Chocolate grief

Me, Lauren and Grandpa on his 93d birthday.

Me, Lauren and Grandpa on his 93d birthday.

This week has been one of the most draining weeks.  Not the most sad, that was the week Celeste died.  But draining.

This past Sunday, my grandpa, Lawrence Klimchalk, passed from this earth at around 12:35 pm.  He was alone, but seeing as whenever someone would visit him, he’d tell us to leave him alone, or if he were out, he’d always be asking to go home, I think that’s what he would have wanted.  He passed peacefully, while resting.

The funeral was tough, but not in the way of crying and heart rending grief.  No, we are all so happy that he isn’t suffering anymore.  He’d been in a nursing home care setting since Thanksgiving, and was about to be moved to a permanent nursing home when he suffered a heart attack and was taking to the hospital.  The hospice care there was amazing, and I’m so thankful that his suffering wasn’t prolonged here.

But there is still grief.  And I’ve been reflecting on this different flavor.  I feel like there’s been three flavors of grief in my life thus far.

When I was younger, I didn’t have very many funerals that I went to.  The one that I remember the most is when my great-aunt Nancy died.   That was the first time someone I knew had died and I realized “Things won’t be the same anymore”.  There wouldn’t be any more Palm Sunday Easter egg hunts at her house on the lake.  I don’t even remember going out there very much after she passed.  We weren’t especially close, but it was a change.  If I could give this a flavor… or a smell, maybe, it’d be vanilla.  A little typical.. not very salty, not too sweet.  Vanilla grief.
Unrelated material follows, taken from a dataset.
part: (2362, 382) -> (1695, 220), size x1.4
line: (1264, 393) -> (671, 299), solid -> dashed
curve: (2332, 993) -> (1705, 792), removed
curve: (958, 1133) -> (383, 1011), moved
Then Celeste.  That was.. tough.  There’s no other way to put it.  I’m tearing up now just trying to pull out the feelings in a minor way.  It was heart breaking and clothes rendering kinda of grief.  Just utter destruction of emotions.  With her, it was this huge loss of “What life should have been”.  She should be here right now, a nine year old girl, running around with Luke and Julia, babysitting all the nieces and nephews.  She should have been the flower girl at my wedding.  That grief was like smoke.. thick black smoke that chokes you and you can’t think of anything except how can I escape this.  And the smell lingers for years like there was a bad house fire.  And even after many many years, you can pull something out and still smell it… faded, but there.

With Grandpa it’s different.  I was always his favorite, but I have some regrets… I wish I had visited him more, especially in the last year.  It’s hard though, with little kids who just make messes in an unchild-proofed house, it was never really easy to visit.  I wish I had made the time.  I wish I had maybe prayed more with him.  I would always tell him when I’d see him praying the rosary that it was good he was doing that for me, I didn’t have the time.  I should have made the time.  But there’s also sweet memories, and lots of pictures, and no big regrets, just the little ones.  It’s more like chocolate, rich deep chocolate, the kind of ice cream with all the ribbons of chocolate chunks or cookie crumbles.  And then a little sea salt on top, just for the tears.  They aren’t many, and they enhance the flavor.

I’m still figuring out how to adjust to the new reality.  I’ve said for a long time “Grandpa’s very old, he’s going to die sooner rather than later… we’ll be fine”.  I think I was trying to convince myself of that.  And we will be fine, eventually.  But it’s not even been a week.. there’s plenty of time for chocolate.